Additionally, a 4 percent allocation would be made towards administrative costs in this scenario. As a reserve fund for any unique projects that may arise in the future, the central level is required to set aside five percent of the total budgeted grant. The yearly allocation to the states is to be determined by the Annual Action Plan (AAP), which must be approved by the Empowered Committee. The funds for the states and unincorporated territories are to be distributed in two equal payments.
Beneficiary selection is one of the most crucial aspects of the Public-Private Partnership Act of 2009 (PMAY-G). PMAY-G, rather than selecting a the beneficiary from among the BPL households, selects beneficiary using housing deprivation parameters in the Socio Economic and Caste Census (SECC), 2011 date, which is to be verified by the Gram Sabhas. This is done to ensure that assistance is targeted at those who are truly deprived and that the selection is objective and verifiable Pradhan Mantri Awas Yojana Ladakh. Using the data, families who are houseless and those that live in homes with 0, 1, or 2 kutcha walls and kutcha roofs may be isolated and targeted for assistance. The SECC data captures particular forms of deprivation among households connected to housing.
The Permanent Wait List that is established in this way also guarantees that the states have the ready list of the households that will be covered under the programme in the next years (by Annual Select Lists), which leads to improved planning of implementation.
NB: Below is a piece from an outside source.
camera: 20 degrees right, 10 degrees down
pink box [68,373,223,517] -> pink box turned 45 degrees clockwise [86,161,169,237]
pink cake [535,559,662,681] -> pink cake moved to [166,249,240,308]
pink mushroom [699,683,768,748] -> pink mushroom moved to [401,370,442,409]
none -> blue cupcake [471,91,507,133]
An appeals mechanism has also been established to address any concerns that may arise about the selection of beneficiaries.
The recipient will get assistance via in-house construction with a variety of home design typologies that include catastrophe resilience characteristics that are appropriate for their regional geo-climatic circumstances. These designs are generated by an involved process that involves the public in various consultations.
The program utilization
Using AwaasSoft and the Awaas App, the PMAY-G program's implementation and monitoring are going to be carried out according to the guidelines of an end-to-end electronic governance model. While AwaasSoft is a work-flow enabled, web-based electronic service delivery platform that will be used to carry out all of the critical functions of PMAY-G, right from the identification of beneficiary to providing construction linked assistance (through PFMS), AwaasApp-a is a mobile application that will be used to monitor real time, evidence-based progress of house construction through date and time stamped and georeferenced photographs of the house.
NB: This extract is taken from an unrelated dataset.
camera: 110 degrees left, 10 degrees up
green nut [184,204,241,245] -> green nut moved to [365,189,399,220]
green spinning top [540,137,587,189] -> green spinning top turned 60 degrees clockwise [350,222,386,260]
This will be done using the AwaasApp During the course of the execution of the programme, the two information technology applications assist detect any hiccups that occur in terms of the attainment of goals. Every payment that has to be made to a beneficiary must be made by direct bank transfer to the recipient's bank or post office account that is recorded in Awaas SoftMIS.
Each state is responsible for developing their own Annual Action Plan for the PMAY, which must have a strategy for integrating the initiative with other government programmes. The mechanism for convergence in PMAY-G is also going to be reinforced via a system-to-system real-time transmission of information between the programmes that are going to converge with PMAY-G. This transfer of information is going to take place between the programmes.
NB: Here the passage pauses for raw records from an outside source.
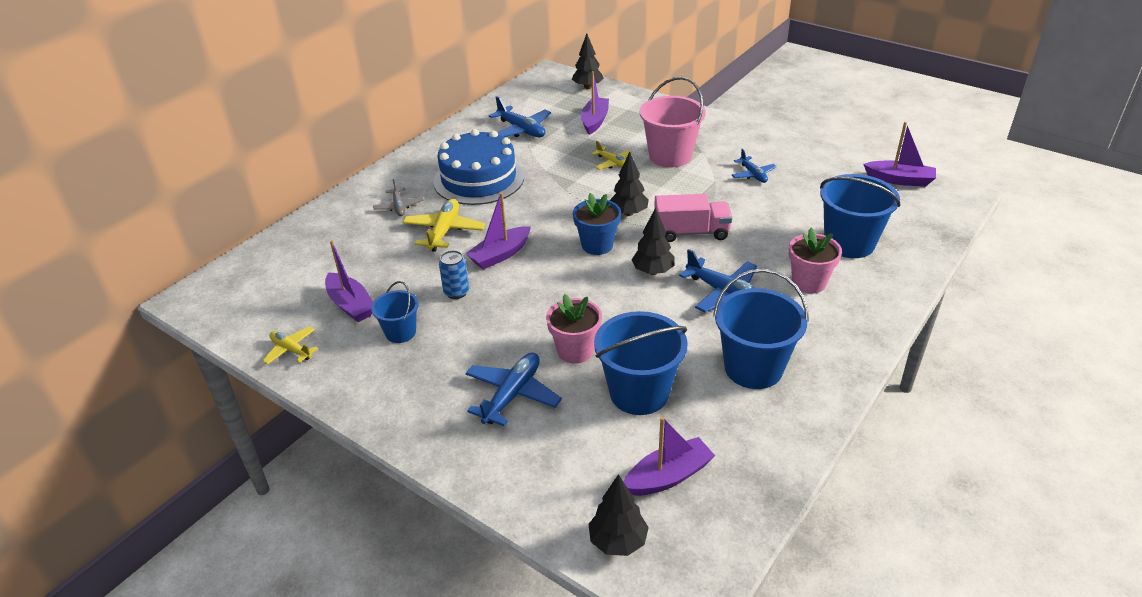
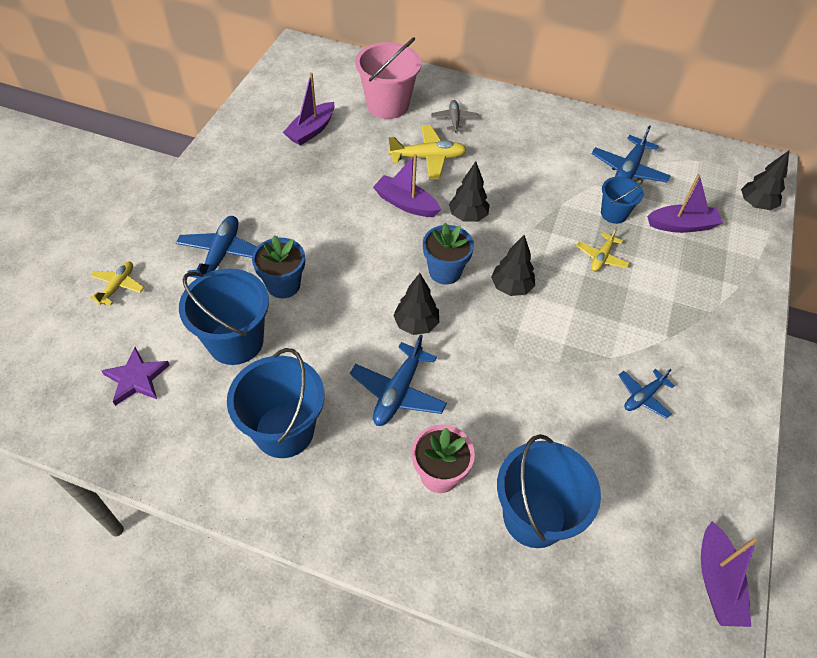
camera: 70 degrees right, 15 degrees up
yellow plane [263,326,318,365] -> yellow plane moved to [90,261,144,306]
blue bucket [371,281,419,343] -> blue bucket moved to [601,177,644,224]
grey plane [373,179,424,216] -> grey plane turned 120 degrees clockwise [431,100,478,133]
blue cake [433,129,524,205] -> none
blue can [439,250,469,299] -> none
blue plane [465,353,562,426] -> blue plane turned 90 degrees counterclockwise [176,216,257,278]
pink flower pot [546,294,602,364] -> blue flower pot [252,235,305,298]
black tree [588,474,649,556] -> black tree moved to [449,161,490,222]
purple boat [624,417,715,496] -> purple star [101,347,170,406]
pink bucket [640,77,706,167] -> pink bucket moved to [355,37,421,119]
pink truck [654,194,732,242] -> none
It is planned to make it easier for beneficiaries who are ready to do so to get institutional financing of up to Rs. 70,000, the progress of which would be monitored by the SLBC, DLBC, and DLBC.
Not only will the implementation of the programme be monitored electronically, but it will also be monitored through the participation of members of the community (Social Audit), members of parliament (DISHA Committee), officials from both the central and state governments, National Level Monitors, etc.